Die Tatsache, dass man dabei als Zuschauer gar nichts über die Hintergründe des Krieges weiß, entpuppt sich hier sogar als Bonus. Es macht nämlich jede Begegnung mit Fremden komplett unberechenbar, da teilweise nicht mal die Fraktionen selbst wissen, warum sie sich hier gerade bekämpfen (eine Aussage, die der Film immer wieder genüsslich einstreut). So kann man sich auch im Publikum nie sicher sein, wie irgendjemand nun als nächstes reagieren wird. Das lässt immer wieder ordentlich den Adrenalinspiegel nach oben schnellen und sorgt dank einem toll aufspielenden “Breaking Bad“-Veteranen vor allem einmal für eine wirklich besonders packende Sequenz. In diesen Momenten zeigt sich auch die ganze Klasse von Alex Garland ("Ex Machina", "Sunshine") als Regisseur, der oft Shots einfach etwas länger als gewohnt laufen lässt oder auch die Pausen in Gesprächen länger zieht, damit sich die Spannung auch so richtig ausbreiten kann.
So wird “Civil War“ mit fortschreitender Dauer auch für das Publikum zu einem immer intensiveren Erlebnis. Bei all dem Lob sei aber auch erwähnt, dass “Civil War“ dabei auf sehr vertraute Motive zurückgreift, wie dem Protagonisten, der sich auf einem Berg Leichen wiederfindet oder dem immer wieder aufgegriffenen Kontrast zwischen menschlicher Gewalt und friedlicher Natur. Diese Kontraste versucht der Film auch immer wieder durch den Einsatz eher „fröhlicher“ Musikstücke zu verstärken, was aber irgendwie etwas abgenutzt und teilweise zu gewollt daherkommt. Besser funktionieren dagegen die Figuren, womit dann auch gleich die zweite große Stärke des Films gelobt werden darf. Die vor allem auf Action setzenden Trailer von “Civil War“ zeichnen nämlich (zum Großteil) ein falsches Bild des Films. Man nimmt sich hier wirklich viel Zeit für die Charakterinteraktion und lässt die Erlebnisse auch immer auf seine Figuren wirken, was dem Film richtig gut tut. Dabei macht das komplette Schauspielensemble einen sehr guten Job, allen voran Kirsten Dunst als desillusionierte Kriegsreporterin und Cailee Spaeny als ein Stück für Stück seine Unschuld verlierendes Nachwuchstalent.

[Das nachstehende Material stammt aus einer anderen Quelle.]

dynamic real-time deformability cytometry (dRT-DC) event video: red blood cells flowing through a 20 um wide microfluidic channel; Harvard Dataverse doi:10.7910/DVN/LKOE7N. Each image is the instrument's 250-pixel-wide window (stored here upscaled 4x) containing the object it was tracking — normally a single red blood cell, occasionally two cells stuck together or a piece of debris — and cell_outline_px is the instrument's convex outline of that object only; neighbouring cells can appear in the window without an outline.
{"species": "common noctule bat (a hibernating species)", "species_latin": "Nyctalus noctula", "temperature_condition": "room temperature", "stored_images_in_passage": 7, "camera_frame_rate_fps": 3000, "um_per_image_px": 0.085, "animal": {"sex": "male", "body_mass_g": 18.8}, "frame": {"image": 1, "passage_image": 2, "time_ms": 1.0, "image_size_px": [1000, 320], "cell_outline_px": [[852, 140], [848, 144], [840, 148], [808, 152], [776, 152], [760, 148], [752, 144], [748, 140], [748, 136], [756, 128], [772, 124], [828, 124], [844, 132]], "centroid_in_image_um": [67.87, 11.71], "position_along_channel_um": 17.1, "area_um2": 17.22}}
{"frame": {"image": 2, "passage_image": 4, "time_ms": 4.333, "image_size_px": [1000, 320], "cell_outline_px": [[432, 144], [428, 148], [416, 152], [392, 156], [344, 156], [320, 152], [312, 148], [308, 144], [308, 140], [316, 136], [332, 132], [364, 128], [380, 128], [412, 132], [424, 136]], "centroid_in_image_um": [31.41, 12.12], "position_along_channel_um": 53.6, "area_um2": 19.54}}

So gut der Film in Sachen Spannungsaufbau aber auch funktioniert, das fehlende Hintergrundwissen rund um den Konflikt hinterlässt trotzdem irgendwie eine kleine Leere in einem. Genauso, wie das leider doch deutlich missglückte Ende. Dort setzt man nämlich auf einmal nur noch auf Schauwerte und wirft Logik und Charakterintegrität über Bord. Das bezieht sich vor allem auf eine Figur, bei der man schon früh ahnt auf welche Reise der Film diese schicken will, deren Verhalten im Schlussdrittel aber trotzdem viel zu erzwungen und unglaubwürdig daherkommt. Auch die Inszenierung des großen Showdowns wirkt eher generisch und sorgt kaum für packende Spannungsmomente.
Und so fehlt “Civil War“ am Ende einfach die Kraft, um noch mal einen richtigen emotionalen Punch zu setzen. Was nach dem Abspann bleibt ist die Erinnerung an einige intensive Momente, aber insgesamt eben auch das Gefühl, hier einer verpassten Chance beigewohnt zu haben.